What the task asks: Start at the first line of the records and stop after the line that contains "результате медиации. Информация". Rewrite those lines, substituting "Brochures" for "Catalogues" and changing nothing else.

[Collected data]
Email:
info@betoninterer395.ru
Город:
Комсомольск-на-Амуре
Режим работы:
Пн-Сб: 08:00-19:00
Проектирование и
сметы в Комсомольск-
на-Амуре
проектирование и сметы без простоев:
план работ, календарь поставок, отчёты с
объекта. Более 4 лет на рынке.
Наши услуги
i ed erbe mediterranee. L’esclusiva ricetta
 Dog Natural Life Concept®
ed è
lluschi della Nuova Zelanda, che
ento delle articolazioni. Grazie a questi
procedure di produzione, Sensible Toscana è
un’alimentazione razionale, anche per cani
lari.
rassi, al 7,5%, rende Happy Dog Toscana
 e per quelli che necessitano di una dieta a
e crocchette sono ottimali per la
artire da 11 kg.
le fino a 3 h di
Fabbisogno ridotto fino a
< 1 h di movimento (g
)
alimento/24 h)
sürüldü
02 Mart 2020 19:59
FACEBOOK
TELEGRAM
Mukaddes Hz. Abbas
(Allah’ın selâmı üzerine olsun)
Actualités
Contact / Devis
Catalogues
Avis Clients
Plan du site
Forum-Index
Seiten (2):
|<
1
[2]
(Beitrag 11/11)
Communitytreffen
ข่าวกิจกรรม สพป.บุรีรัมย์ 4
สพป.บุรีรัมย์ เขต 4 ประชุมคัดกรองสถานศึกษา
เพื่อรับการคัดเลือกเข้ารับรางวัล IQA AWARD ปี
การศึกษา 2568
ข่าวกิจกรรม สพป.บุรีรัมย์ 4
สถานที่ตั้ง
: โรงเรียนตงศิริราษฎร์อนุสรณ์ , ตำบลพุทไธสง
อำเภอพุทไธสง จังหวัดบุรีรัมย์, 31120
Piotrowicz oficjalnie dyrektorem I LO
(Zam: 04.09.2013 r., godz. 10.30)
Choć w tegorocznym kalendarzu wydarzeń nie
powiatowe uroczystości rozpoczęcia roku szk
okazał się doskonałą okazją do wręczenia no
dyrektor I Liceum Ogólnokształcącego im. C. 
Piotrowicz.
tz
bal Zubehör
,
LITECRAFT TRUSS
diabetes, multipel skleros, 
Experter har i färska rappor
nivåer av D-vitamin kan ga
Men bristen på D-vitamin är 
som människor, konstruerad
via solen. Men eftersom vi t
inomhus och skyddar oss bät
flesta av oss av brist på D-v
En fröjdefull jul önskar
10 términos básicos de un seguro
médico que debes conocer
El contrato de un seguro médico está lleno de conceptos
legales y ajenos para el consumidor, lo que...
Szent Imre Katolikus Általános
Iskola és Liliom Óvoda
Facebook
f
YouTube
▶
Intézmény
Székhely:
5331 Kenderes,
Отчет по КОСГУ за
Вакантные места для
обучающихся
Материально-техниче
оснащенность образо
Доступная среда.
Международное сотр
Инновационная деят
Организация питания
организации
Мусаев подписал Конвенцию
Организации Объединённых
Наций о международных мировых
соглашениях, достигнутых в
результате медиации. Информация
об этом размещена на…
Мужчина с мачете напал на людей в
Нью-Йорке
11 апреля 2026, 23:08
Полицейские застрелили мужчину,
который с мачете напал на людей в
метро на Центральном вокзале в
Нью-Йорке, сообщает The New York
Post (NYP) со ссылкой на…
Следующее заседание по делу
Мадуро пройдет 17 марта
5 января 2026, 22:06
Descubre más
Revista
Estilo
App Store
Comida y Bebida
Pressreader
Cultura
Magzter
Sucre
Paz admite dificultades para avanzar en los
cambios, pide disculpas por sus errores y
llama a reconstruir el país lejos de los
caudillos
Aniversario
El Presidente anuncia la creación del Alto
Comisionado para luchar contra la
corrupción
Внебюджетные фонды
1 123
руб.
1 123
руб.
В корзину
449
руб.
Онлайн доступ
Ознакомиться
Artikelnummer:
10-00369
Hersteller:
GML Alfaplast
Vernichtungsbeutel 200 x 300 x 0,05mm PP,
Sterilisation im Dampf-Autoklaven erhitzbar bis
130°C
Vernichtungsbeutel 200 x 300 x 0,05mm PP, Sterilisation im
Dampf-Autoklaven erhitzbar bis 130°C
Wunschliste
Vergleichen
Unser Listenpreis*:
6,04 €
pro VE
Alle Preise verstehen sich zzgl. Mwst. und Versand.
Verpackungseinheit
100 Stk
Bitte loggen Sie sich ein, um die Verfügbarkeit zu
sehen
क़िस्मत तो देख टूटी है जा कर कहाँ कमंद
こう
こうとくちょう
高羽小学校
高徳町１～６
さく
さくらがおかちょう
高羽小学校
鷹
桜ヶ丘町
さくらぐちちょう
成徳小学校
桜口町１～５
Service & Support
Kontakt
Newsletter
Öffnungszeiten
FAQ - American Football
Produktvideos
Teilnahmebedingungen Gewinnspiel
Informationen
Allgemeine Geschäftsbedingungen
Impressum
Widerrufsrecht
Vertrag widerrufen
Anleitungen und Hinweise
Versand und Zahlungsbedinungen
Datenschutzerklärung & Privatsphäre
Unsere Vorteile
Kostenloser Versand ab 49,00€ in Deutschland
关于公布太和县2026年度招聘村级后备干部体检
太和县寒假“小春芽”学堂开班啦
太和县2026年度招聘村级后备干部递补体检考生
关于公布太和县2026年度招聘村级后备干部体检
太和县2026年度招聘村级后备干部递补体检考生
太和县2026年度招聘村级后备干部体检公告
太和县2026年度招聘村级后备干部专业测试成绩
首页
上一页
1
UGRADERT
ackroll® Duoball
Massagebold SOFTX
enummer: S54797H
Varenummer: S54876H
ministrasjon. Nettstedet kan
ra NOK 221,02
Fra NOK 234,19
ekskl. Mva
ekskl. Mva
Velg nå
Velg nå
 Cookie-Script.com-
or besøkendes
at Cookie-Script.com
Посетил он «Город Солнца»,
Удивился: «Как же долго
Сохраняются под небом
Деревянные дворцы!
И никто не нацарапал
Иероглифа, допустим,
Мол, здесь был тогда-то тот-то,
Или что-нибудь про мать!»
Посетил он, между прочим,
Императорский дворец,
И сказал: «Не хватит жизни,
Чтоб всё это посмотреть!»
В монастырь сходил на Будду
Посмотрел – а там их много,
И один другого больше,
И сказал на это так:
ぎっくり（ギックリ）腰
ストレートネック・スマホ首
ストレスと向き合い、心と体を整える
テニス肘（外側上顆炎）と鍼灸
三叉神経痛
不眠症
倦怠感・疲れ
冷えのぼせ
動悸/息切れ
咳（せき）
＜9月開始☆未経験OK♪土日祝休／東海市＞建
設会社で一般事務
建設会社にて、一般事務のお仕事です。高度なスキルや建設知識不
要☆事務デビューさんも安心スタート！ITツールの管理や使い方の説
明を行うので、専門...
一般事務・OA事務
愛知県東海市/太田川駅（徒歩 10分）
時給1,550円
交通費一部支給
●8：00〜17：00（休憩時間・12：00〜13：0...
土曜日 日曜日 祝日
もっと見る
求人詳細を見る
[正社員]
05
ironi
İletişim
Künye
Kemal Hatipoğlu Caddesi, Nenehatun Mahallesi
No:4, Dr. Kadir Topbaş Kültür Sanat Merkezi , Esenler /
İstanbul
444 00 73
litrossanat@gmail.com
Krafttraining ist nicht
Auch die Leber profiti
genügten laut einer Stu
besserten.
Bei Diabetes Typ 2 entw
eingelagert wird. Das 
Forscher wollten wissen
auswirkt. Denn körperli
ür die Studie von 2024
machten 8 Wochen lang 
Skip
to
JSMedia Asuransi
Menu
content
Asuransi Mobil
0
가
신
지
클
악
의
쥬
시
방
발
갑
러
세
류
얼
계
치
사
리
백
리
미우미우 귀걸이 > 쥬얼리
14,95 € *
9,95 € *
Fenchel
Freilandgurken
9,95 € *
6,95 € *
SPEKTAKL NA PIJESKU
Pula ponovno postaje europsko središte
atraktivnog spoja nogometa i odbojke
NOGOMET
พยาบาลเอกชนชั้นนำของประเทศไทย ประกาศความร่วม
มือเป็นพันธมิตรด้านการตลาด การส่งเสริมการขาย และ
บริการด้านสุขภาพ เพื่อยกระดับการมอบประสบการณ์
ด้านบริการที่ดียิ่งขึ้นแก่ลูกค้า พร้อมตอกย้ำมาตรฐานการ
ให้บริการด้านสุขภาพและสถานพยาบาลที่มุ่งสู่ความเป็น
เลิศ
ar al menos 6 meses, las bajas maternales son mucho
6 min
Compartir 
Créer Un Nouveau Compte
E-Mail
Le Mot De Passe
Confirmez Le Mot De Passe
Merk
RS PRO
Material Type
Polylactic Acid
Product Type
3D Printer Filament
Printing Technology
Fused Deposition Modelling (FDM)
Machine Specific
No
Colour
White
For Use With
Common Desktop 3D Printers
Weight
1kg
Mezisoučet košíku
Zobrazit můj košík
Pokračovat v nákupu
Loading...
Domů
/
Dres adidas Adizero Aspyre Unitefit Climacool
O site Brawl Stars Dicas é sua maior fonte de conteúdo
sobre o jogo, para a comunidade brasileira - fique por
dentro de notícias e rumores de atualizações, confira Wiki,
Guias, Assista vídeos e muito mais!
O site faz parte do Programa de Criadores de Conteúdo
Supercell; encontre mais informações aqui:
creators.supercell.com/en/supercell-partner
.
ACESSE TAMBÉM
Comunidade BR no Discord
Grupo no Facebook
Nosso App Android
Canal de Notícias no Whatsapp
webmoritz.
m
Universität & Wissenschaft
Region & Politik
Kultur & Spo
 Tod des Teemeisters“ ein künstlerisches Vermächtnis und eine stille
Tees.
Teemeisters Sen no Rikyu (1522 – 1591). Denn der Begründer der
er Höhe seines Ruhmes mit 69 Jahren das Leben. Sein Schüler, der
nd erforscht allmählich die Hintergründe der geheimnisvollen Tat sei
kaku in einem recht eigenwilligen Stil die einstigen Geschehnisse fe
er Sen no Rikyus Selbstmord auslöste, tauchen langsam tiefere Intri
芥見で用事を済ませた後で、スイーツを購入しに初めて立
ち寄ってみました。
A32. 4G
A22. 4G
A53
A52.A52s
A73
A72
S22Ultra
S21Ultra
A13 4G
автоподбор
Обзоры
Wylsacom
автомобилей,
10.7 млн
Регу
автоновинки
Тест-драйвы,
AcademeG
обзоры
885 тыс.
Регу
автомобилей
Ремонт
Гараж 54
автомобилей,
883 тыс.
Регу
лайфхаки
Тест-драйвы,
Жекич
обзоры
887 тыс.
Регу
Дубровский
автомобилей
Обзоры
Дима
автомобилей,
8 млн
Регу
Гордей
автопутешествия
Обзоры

Solution to this problem:
Email:
info@betoninterer395.ru
Город:
Комсомольск-на-Амуре
Режим работы:
Пн-Сб: 08:00-19:00
Проектирование и
сметы в Комсомольск-
на-Амуре
проектирование и сметы без простоев:
план работ, календарь поставок, отчёты с
объекта. Более 4 лет на рынке.
Наши услуги
i ed erbe mediterranee. L’esclusiva ricetta
 Dog Natural Life Concept®
ed è
lluschi della Nuova Zelanda, che
ento delle articolazioni. Grazie a questi
procedure di produzione, Sensible Toscana è
un’alimentazione razionale, anche per cani
lari.
rassi, al 7,5%, rende Happy Dog Toscana
 e per quelli che necessitano di una dieta a
e crocchette sono ottimali per la
artire da 11 kg.
le fino a 3 h di
Fabbisogno ridotto fino a
< 1 h di movimento (g
)
alimento/24 h)
sürüldü
02 Mart 2020 19:59
FACEBOOK
TELEGRAM
Mukaddes Hz. Abbas
(Allah’ın selâmı üzerine olsun)
Actualités
Contact / Devis
Brochures
Avis Clients
Plan du site
Forum-Index
Seiten (2):
|<
1
[2]
(Beitrag 11/11)
Communitytreffen
ข่าวกิจกรรม สพป.บุรีรัมย์ 4
สพป.บุรีรัมย์ เขต 4 ประชุมคัดกรองสถานศึกษา
เพื่อรับการคัดเลือกเข้ารับรางวัล IQA AWARD ปี
การศึกษา 2568
ข่าวกิจกรรม สพป.บุรีรัมย์ 4
สถานที่ตั้ง
: โรงเรียนตงศิริราษฎร์อนุสรณ์ , ตำบลพุทไธสง
อำเภอพุทไธสง จังหวัดบุรีรัมย์, 31120
Piotrowicz oficjalnie dyrektorem I LO
(Zam: 04.09.2013 r., godz. 10.30)
Choć w tegorocznym kalendarzu wydarzeń nie
powiatowe uroczystości rozpoczęcia roku szk
okazał się doskonałą okazją do wręczenia no
dyrektor I Liceum Ogólnokształcącego im. C. 
Piotrowicz.
tz
bal Zubehör
,
LITECRAFT TRUSS
diabetes, multipel skleros, 
Experter har i färska rappor
nivåer av D-vitamin kan ga
Men bristen på D-vitamin är 
som människor, konstruerad
via solen. Men eftersom vi t
inomhus och skyddar oss bät
flesta av oss av brist på D-v
En fröjdefull jul önskar
10 términos básicos de un seguro
médico que debes conocer
El contrato de un seguro médico está lleno de conceptos
legales y ajenos para el consumidor, lo que...
Szent Imre Katolikus Általános
Iskola és Liliom Óvoda
Facebook
f
YouTube
▶
Intézmény
Székhely:
5331 Kenderes,
Отчет по КОСГУ за
Вакантные места для
обучающихся
Материально-техниче
оснащенность образо
Доступная среда.
Международное сотр
Инновационная деят
Организация питания
организации
Мусаев подписал Конвенцию
Организации Объединённых
Наций о международных мировых
соглашениях, достигнутых в
результате медиации. Информация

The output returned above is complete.